The concept of the “end of history” can be seen as a rent-seeking behavior because it seeks to establish a final and unchanging order that benefits those who have gained power and influence under the current system. By arguing that liberal democracy and free-market capitalism have emerged as the ultimate and final form of government and economics, those who have benefited from these systems seek to entrench their position of power and influence by discouraging further political and economic experimentation and innovation.

This behavior is rent-seeking because it seeks to extract economic or political rents, or benefits, without creating any new value or innovation. By trying to establish the “end of history” as a final and unchanging state, these actors seek to prevent new political and economic systems from emerging, thus limiting competition and innovation.

However, as I mentioned earlier, the idea of the “end of history” is myopic precisely because it ignores the ongoing complexity and dynamism of human societies and the world in which we live.
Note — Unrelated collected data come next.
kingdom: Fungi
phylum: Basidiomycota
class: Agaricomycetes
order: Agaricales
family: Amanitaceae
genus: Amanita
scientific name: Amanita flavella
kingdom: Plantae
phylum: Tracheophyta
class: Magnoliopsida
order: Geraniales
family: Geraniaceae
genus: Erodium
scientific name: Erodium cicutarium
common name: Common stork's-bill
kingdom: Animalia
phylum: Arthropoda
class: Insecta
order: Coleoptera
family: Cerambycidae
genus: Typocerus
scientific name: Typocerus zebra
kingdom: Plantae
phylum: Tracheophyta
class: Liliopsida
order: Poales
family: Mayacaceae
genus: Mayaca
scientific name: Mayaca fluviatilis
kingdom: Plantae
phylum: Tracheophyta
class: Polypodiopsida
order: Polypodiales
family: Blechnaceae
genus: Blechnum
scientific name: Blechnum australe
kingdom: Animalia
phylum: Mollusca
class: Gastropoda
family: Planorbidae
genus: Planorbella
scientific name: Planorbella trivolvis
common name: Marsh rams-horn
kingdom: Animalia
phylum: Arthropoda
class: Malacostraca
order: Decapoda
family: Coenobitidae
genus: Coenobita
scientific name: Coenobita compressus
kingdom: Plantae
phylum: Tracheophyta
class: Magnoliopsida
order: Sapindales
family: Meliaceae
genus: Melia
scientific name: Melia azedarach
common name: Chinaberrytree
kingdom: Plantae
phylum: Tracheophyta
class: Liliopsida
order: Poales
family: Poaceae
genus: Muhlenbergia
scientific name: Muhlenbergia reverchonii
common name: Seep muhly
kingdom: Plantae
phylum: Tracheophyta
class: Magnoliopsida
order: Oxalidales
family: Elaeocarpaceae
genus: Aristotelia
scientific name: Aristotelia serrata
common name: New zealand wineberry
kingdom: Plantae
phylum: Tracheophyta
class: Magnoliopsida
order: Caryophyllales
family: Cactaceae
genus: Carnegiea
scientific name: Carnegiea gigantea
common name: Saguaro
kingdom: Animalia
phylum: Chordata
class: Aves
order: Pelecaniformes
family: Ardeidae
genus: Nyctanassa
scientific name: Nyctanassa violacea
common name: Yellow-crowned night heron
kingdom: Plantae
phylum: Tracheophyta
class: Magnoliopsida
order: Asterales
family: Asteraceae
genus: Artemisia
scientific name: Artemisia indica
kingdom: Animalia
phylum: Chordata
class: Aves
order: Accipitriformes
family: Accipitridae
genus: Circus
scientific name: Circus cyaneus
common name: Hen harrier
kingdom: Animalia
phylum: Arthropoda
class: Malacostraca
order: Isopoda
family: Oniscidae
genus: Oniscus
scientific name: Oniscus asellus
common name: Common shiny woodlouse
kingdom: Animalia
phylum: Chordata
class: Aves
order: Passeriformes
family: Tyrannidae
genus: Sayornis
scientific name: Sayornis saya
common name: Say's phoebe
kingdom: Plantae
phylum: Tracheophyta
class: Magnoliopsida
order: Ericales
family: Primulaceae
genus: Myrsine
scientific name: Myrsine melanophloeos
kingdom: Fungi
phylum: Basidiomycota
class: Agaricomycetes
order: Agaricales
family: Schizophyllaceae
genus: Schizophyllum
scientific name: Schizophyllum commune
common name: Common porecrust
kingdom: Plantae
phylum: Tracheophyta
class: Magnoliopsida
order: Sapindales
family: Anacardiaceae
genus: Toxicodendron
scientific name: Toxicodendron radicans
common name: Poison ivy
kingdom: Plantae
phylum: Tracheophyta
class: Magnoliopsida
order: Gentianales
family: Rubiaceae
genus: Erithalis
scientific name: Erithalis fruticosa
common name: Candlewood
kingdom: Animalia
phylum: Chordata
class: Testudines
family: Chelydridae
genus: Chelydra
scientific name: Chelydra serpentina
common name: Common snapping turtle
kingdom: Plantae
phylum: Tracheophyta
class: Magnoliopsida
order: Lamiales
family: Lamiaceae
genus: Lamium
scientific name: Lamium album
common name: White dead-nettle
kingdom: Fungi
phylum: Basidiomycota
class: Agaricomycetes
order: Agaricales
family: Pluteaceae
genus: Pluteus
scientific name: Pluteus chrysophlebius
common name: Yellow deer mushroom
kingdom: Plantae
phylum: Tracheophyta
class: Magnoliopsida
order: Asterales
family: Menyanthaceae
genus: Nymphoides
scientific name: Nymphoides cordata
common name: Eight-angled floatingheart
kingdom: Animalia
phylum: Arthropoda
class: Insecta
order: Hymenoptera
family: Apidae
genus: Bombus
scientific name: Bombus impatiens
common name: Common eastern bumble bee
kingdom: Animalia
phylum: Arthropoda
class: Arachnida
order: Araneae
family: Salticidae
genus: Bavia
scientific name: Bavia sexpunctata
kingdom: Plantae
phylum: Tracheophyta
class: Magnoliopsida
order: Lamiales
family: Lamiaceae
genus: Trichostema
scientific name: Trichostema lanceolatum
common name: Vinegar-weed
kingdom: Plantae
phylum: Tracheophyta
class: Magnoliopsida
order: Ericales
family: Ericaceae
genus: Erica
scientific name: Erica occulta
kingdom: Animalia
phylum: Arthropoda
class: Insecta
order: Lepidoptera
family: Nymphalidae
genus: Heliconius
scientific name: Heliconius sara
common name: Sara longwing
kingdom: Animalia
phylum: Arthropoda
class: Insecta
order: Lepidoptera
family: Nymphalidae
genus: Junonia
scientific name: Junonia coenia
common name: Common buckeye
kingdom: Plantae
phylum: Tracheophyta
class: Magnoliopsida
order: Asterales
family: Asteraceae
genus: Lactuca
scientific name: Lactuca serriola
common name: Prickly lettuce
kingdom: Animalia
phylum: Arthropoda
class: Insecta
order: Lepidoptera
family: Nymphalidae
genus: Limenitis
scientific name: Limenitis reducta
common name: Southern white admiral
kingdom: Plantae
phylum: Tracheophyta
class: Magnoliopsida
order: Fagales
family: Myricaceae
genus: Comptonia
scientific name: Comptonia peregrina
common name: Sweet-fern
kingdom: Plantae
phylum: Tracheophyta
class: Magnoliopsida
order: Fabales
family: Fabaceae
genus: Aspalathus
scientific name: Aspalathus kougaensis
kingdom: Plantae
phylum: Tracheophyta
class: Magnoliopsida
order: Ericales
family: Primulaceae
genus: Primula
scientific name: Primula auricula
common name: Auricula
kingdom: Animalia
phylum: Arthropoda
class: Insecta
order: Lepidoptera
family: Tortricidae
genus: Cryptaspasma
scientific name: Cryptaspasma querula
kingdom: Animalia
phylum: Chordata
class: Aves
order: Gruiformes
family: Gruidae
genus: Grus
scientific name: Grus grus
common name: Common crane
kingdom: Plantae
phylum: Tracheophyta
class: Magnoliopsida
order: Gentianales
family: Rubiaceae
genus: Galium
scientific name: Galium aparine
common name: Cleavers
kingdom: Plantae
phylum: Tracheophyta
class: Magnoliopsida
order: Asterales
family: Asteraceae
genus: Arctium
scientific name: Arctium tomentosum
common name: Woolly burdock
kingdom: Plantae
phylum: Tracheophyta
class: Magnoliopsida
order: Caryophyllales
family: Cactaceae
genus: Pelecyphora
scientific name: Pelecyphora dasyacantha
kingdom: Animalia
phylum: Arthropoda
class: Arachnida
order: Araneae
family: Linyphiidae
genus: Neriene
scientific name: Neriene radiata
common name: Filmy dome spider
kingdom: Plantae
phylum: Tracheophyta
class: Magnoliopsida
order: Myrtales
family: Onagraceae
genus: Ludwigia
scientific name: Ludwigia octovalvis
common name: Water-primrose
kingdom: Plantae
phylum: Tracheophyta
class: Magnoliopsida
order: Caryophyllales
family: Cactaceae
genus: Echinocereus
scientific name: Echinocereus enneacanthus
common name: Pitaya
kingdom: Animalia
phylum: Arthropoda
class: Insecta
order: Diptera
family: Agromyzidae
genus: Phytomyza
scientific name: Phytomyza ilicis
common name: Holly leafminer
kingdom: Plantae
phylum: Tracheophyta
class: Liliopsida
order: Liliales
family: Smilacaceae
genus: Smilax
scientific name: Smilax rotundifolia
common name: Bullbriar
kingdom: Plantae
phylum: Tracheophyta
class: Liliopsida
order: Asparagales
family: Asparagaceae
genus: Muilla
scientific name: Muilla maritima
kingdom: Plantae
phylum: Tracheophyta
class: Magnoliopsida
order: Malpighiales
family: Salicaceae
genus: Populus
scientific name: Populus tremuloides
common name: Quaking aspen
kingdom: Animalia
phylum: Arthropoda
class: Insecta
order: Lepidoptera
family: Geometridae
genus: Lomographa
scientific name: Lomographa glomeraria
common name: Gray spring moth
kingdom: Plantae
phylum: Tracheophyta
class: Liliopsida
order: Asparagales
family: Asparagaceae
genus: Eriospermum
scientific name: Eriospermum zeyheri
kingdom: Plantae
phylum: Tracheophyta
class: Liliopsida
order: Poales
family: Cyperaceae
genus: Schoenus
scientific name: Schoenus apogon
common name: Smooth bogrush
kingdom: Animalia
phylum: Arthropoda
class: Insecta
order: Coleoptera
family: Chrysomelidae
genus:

While liberal democracy and free-market capitalism may have emerged as dominant systems in the late 20th century, there is no guarantee that they will continue to be successful in the future. New challenges and opportunities may require new forms of governance and economics, and preventing experimentation and innovation could limit our ability to respond to these challenges and opportunities.

In conclusion, the idea of the “end of history” can be seen as a rent-seeking behavior because it seeks to entrench the position of those who have benefited from the current system by preventing further experimentation and innovation. However, this behavior is short-sighted and ignores the ongoing complexity and dynamism of human societies and the world in which we live.

Yes, the idea of the “end of history” can be seen as a toll on innovation because it seeks to establish a final and unchanging order that discourages experimentation and innovation.

This can have negative consequences for human progress because innovation is a key driver of progress and social advancement. Without innovation, we are unlikely to be able to address new challenges and opportunities that arise over time. Moreover, by discouraging experimentation and innovation, we limit our ability to improve upon existing systems and create new possibilities for human flourishing.

In conclusion, the idea of the “end of history” can be seen as a toll on innovation because it discourages experimentation and innovation, which are key drivers of progress and social advancement.